▸ TEXT PASSAGE

Search Engines
Despite being a free product, free search engines make a lot of money. Kagi’s Why Pay for Search says that, “In 2022 Google generated USD $224.47 Billion dollars from advertisement revenue while processing approximately 8 Billion searches per day. At 365 days per year this amounts to approximately USD $0.07 revenue per search. If an average user searches 5 times per day, assuming a 30 day month this results in Google generating USD $11 revenue per user per month.“
These products are in business of collecting as much data as possible about you, creating a profile that can be extremely creepy.
Signal, the end-to-end encrypted messaging app, tried to purchase ads that would show this kind of collection on Facebook. This article from Business Insider is worth a read.
Google and others are able to create these profiles because we willingly submit our data to them to try and find information online about things we are interested in. We search for “college football team tickets” or “is it normal that my eye is itchy in october” or “where to find friends in Montana” and more. The profile they make on you is sold to advertisors that are looking to target people in your very specific demographic.
I don’t want companies knowing this kind of information about my wife, my family, my friends, myself, or anyone. An easy step in the right direction to get away from this business model is to use a privacy friendly search engine. I read through the privacy policies of six different options and compiled a list of helpful information for making an informed decision about which search engine service you should use.
Privacy Friendly Search Engines
DuckDuckGo
-
Ads based on search query
-
Uses the “DuckDuckBot” for web crawling, but also sources a lot of their results from Bing
-
Collected Data
When you visit our search engine or our other websites, your device sends some information about itself automatically, like its IP address, browser type, and language, and may send additional information upon request like its screen size, operating system, and preferences. However, we only use this information temporarily to deliver content to you and, for security, to ensure you’re not a malicious bot. We don’t save your IP address or any unique identifiers alongside your searches or visits to our websites. We also never log IP addresses or any unique identifiers to disk.
- According to this, DDG trashes any data that would be able to identify you as soon as they provide your search results.
... searchers often need accurate location-based results like local weather and restaurants. Interestingly, we can actually serve results (including instant answers and ads) for searches like these while still keeping you anonymous. To do this, we simply guess your location by default using a GEO::IP lookup with the IP address that is automatically sent to us via your device; then we throw away both the guessed location and the IP address, per our privacy policy. This process does not need to request any additional information than what you are already sending.

▸ STUDY QUESTIONS
[a] Write out the stretch of the search engine passage from "Privacy Friendly Search Engines" through "identifiers to disk.".
[b] According to the search engine passage, how is DuckDuckGo able to serve location-based results while still keeping searchers anonymous?
[c] Decide whether each statement agrees with the search engine passage, answering yes or no and quoting the words that settle it: (i) DuckDuckGo gets its results only from its own web crawler. (ii) The author read the privacy policies of six different options. (iii) DuckDuckGo logs IP addresses to disk.
Answer from the search engine passage alone, without drawing on outside knowledge.

▸ DATASET EXCERPT

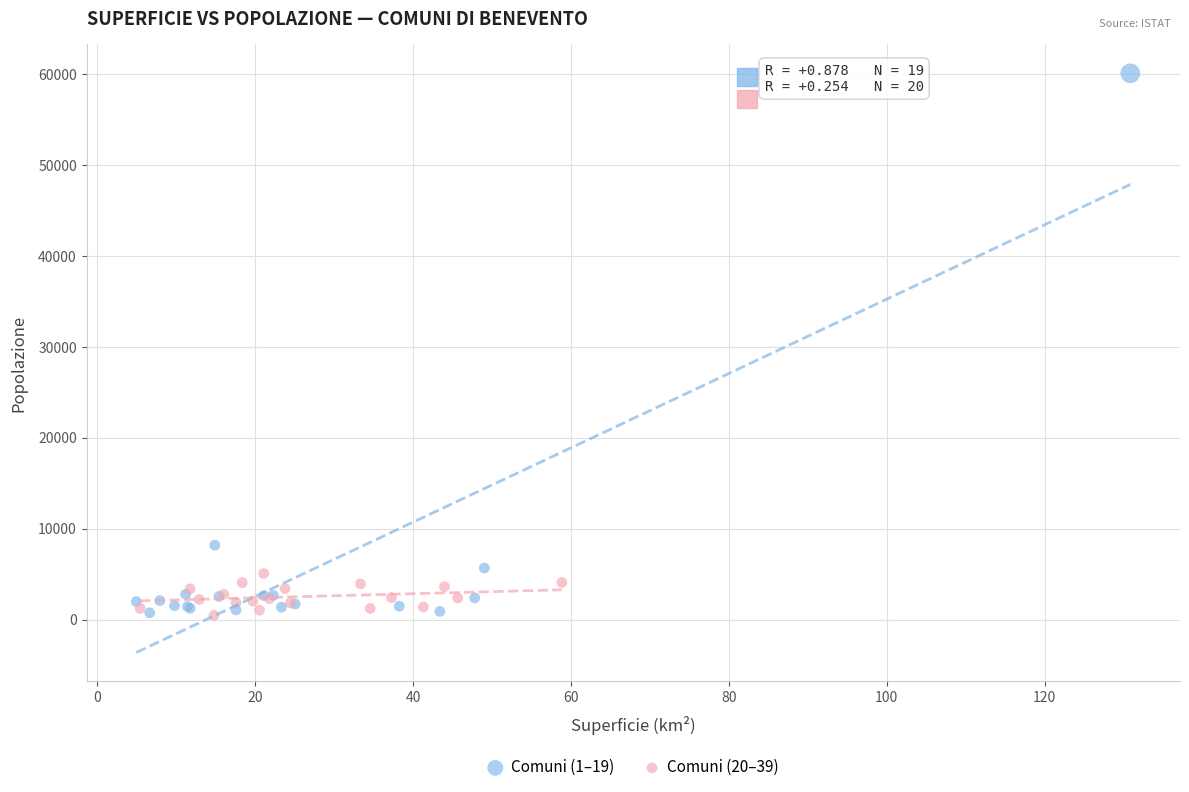

Which series reaches the maximum Y coordinate?

Comuni (1–19)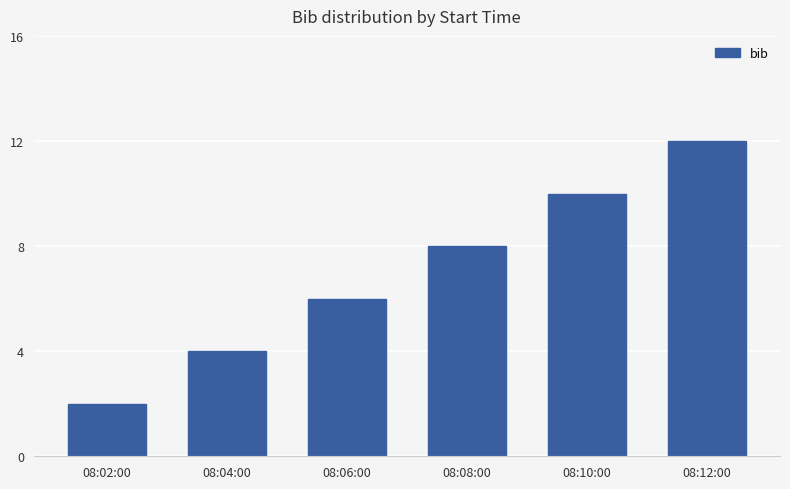

Between 08:06:00 and 08:02:00, which is larger?

08:06:00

▸ EXPECTED RESULTS
[a]
Privacy Friendly Search Engines
DuckDuckGo
-
Ads based on search query
-
Uses the “DuckDuckBot” for web crawling, but also sources a lot of their results from Bing
-
Collected Data
When you visit our search engine or our other websites, your device sends some information about itself automatically, like its IP address, browser type, and language, and may send additional information upon request like its screen size, operating system, and preferences. However, we only use this information temporarily to deliver content to you and, for security, to ensure you’re not a malicious bot. We don’t save your IP address or any unique identifiers alongside your searches or visits to our websites. We also never log IP addresses or any unique identifiers to disk.

[b] DuckDuckGo guesses the searcher's location by default with a GEO::IP lookup on the IP address the device already sends automatically. It then throws away both the guessed location and the IP address. The process needs no information beyond what the device is already sending.

[c]
(i) No: "but also sources a lot of their results from Bing"
(ii) Yes: "I read through the privacy policies of six different options"
(iii) No: "We also never log IP addresses or any unique identifiers to disk."